Oklahoma, like many other states that execute prisoners by lethal injection, has been intensely secretive about the drugs it uses. In 2011, Hospira, the only American company that made thiopental—a barbiturate anesthetic once used as the first of three drugs in a lethal injection—halted production after European officials threatened the company with an embargo. From there, states have shifted toward new, secret sources for drugs. Claiming they wanted to shield suppliers from threats, states across the country passed legislation that would maintain the secrecy of where the drugs came from. Oklahoma even bought the drugs used in Lockett's execution with cash to ensure that the transaction would be hard to detect.

As states have begun to conduct executions with drugs acquired through secretive means, the Supreme Court has thus far refused to weigh in. Earlier this month, Texas executed Tommy Lynn Sells after the Supreme Court refused to halt the execution over concerns about the secrecy surrounding the drugs that the state planned to use.

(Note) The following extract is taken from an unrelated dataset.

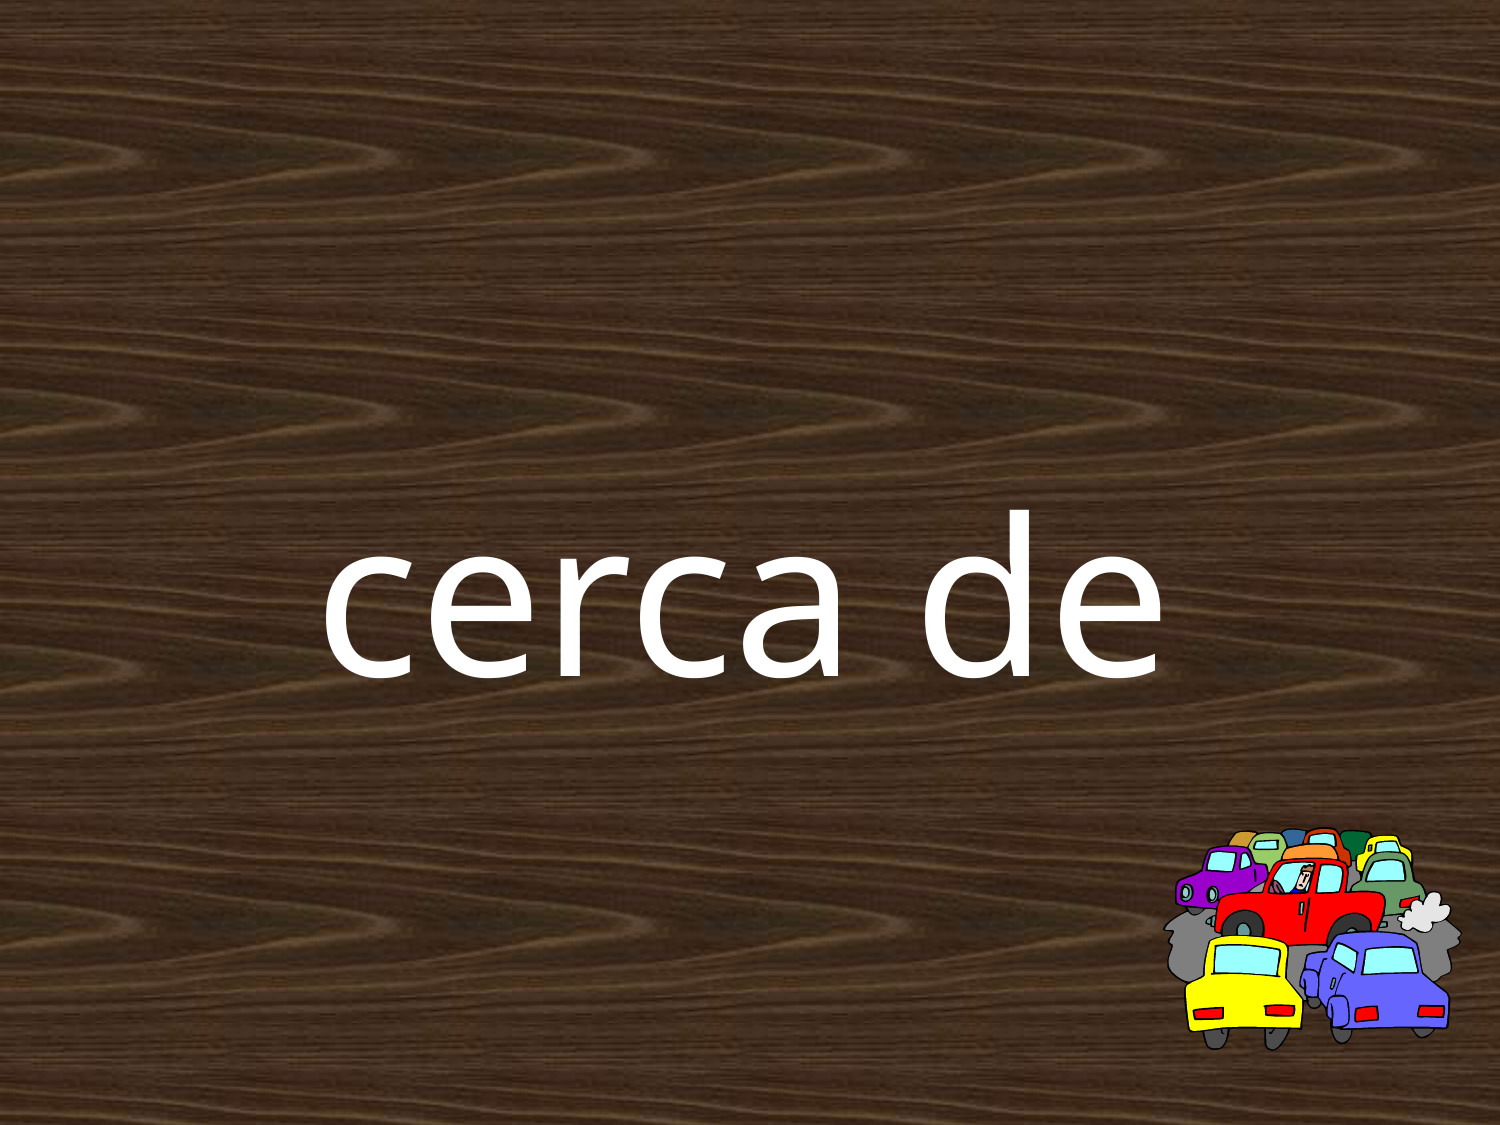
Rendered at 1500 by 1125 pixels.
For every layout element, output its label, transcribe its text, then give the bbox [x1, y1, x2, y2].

picture [0, 0, 1500, 1125]
text_box cerca de [299, 449, 1463, 728]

Lockett’s execution should draw renewed attention to the potential infliction of pain from drugs that are secret. Ultimately, the courts may find this secrecy is a violation of the Eighth Amendment’s ban on “cruel and unusual” punishment. In Baze v. Rees, the Supreme Court held that “A stay of execution may not be granted on [Eighth Amendment grounds] unless the condemned prisoner establishes that the state’s lethal injection protocol creates a demonstrated risk of severe pain. He must show that the risk is substantial when compared to the known and available alternatives.” Of course, it is impossible for the defendant to demonstrate the risks of the method of execution when the source and purity of the lethal drugs are kept secret from the public. For the courts to properly analyze the potential of a method of execution to induce severe pain, there needs to be transparency about how the execution is being carried out. In an 1890 case, the Court held that “Punishments are cruel when they involve torture or a lingering death,” and there is plenty of evidence that these lethal injections are creating "lingering deaths" in cases such as Lockett’s.

Today, there are a number of cases progressing through the federal courts that are challenging the secrecy laws surrounding lethal injections. Ultimately, the courts and potentially the Supreme Court itself will have to determine whether such secrecy violates the Constitution. The Court held in 2002 that the ban on cruel and unusual punishment “must draw its meaning from the evolving standards of decency that mark the progress of a maturing society.” While there may be a legitimate interest in protecting the suppliers of these drugs, our interest in protecting the integrity of our society’s most severe punishment is far greater.